▶ **Task**:
Copy each line of the entries that includes the word "left".
-------- Data extracts
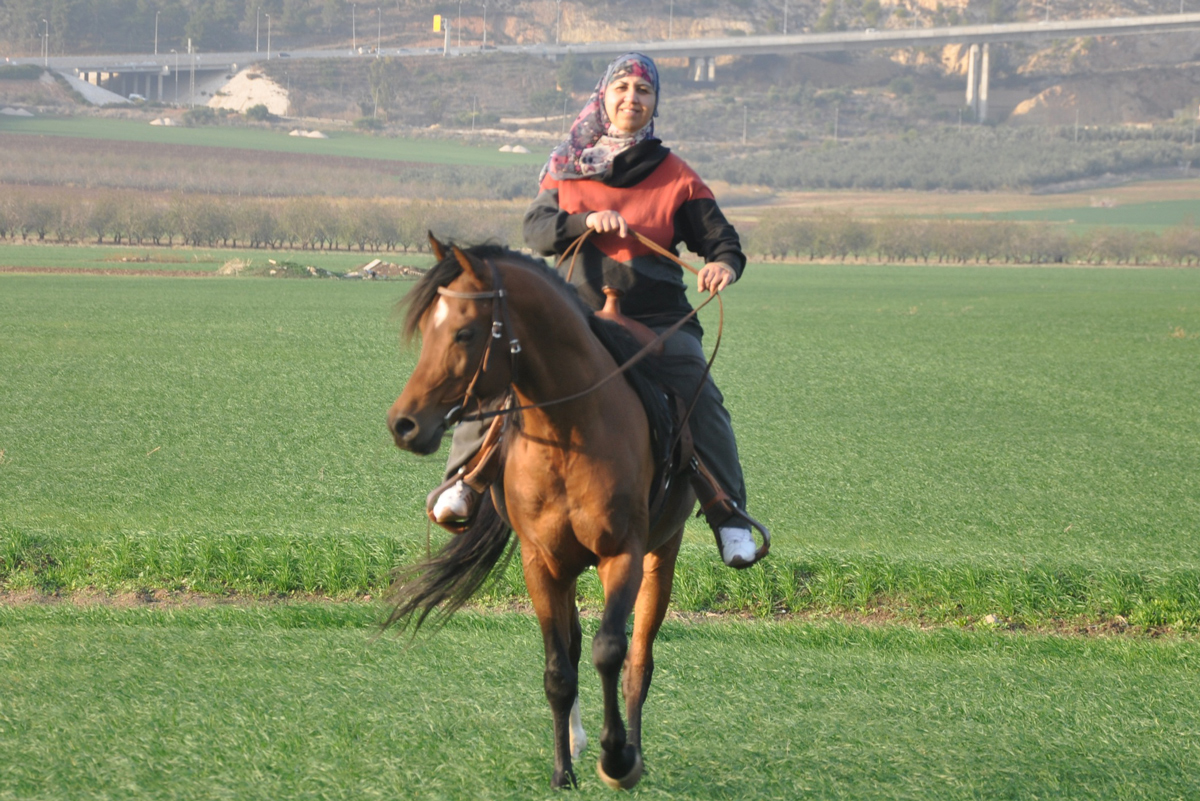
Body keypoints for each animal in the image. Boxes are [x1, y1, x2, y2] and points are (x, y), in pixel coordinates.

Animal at [386, 237, 696, 786]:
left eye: (464, 331)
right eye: (426, 329)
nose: (403, 424)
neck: (570, 430)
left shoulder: (624, 554)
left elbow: (611, 650)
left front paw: (618, 758)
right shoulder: (542, 562)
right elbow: (558, 670)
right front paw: (562, 771)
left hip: (663, 552)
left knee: (639, 659)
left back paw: (631, 752)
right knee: (573, 647)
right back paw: (574, 742)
----------------
▶ **Exercise result**:
left eye: (464, 331)
left shoulder: (624, 554)
left elbow: (611, 650)
left front paw: (618, 758)
left hip: (663, 552)
left knee: (639, 659)
left back paw: (631, 752)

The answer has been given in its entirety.